Nefert rose, went to the door of the tent, and there met Uarda; she seized Nefert’s hand, and silently drew her out into the air.
“What is the matter, child? you are trembling,” Nefert exclaimed.
“My father is here,” answered Uarda hastily. “He is escorting some prisoners from the mines of Mafkat. Among them there are two chained together, and one of them—do not be startled—one of them is the poet Pentaur. Stop, for God’s sake, stop, and hear me. Twice before I have seen my father when he has been here with convicts. To-day we must rescue Pentaur; but the princess must know nothing of it, for if my plan fails—”
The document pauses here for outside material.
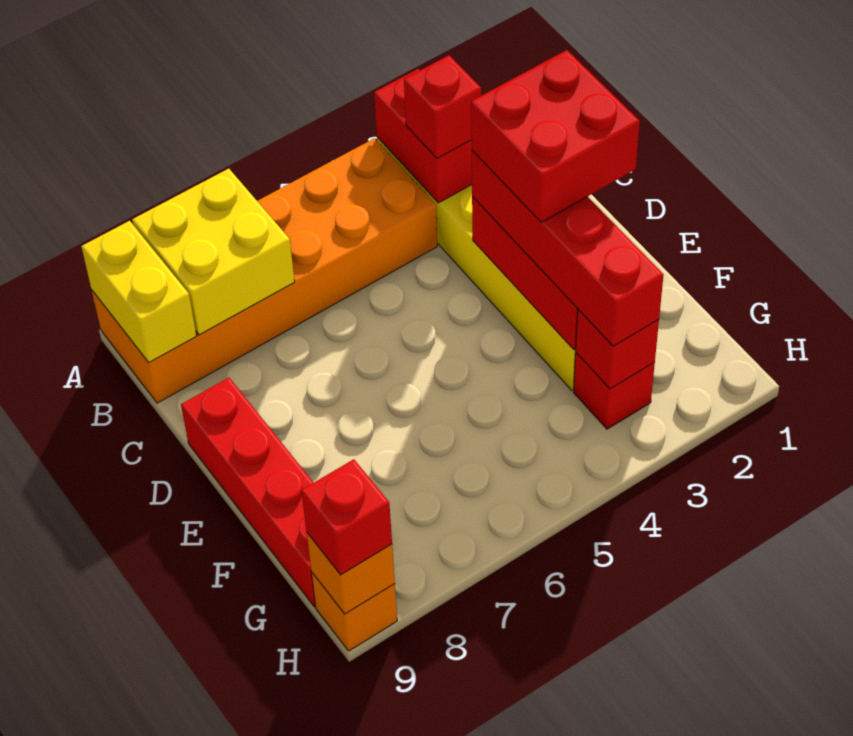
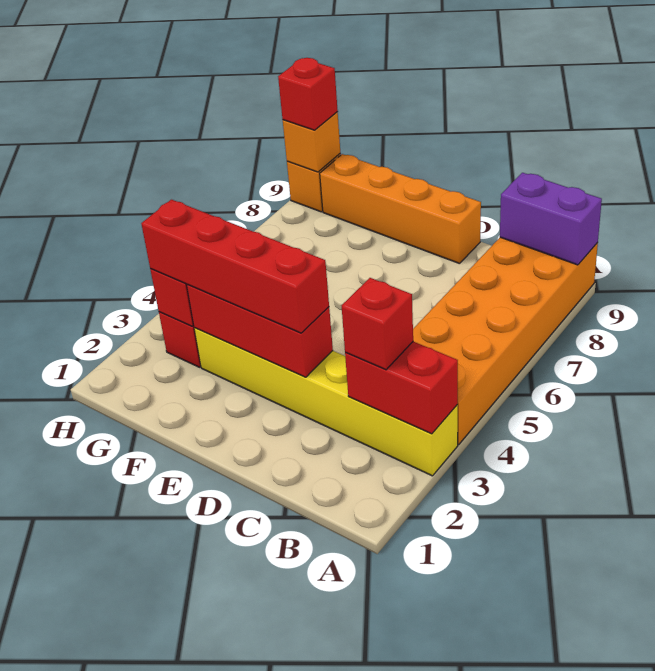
yellow 2x2 brick [132,169,295,335] -> none
yellow 1x2 brick [81,221,196,362] -> purple 1x2 brick [500,173,602,265]
red 2x2 brick [471,50,640,222] -> none
red 1x4 brick [181,378,316,607] -> orange 1x4 brick [320,154,481,264]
“Child! girl!” interrupted Nefert eagerly. “How can I help you?”
“Order the steward to give the drivers of the gang a skin of wine in the name of the princess, and out of Bent-Anat’s case of medicines take the phial which contains the sleeping draught, which, in spite of your wish, she will not take. I will wait here, and I know how to use it.”
Nefert immediately found the steward, and ordered him to follow Uarda with a skin of wine. Then she went back to the princess’s tent, and opened the medicine case.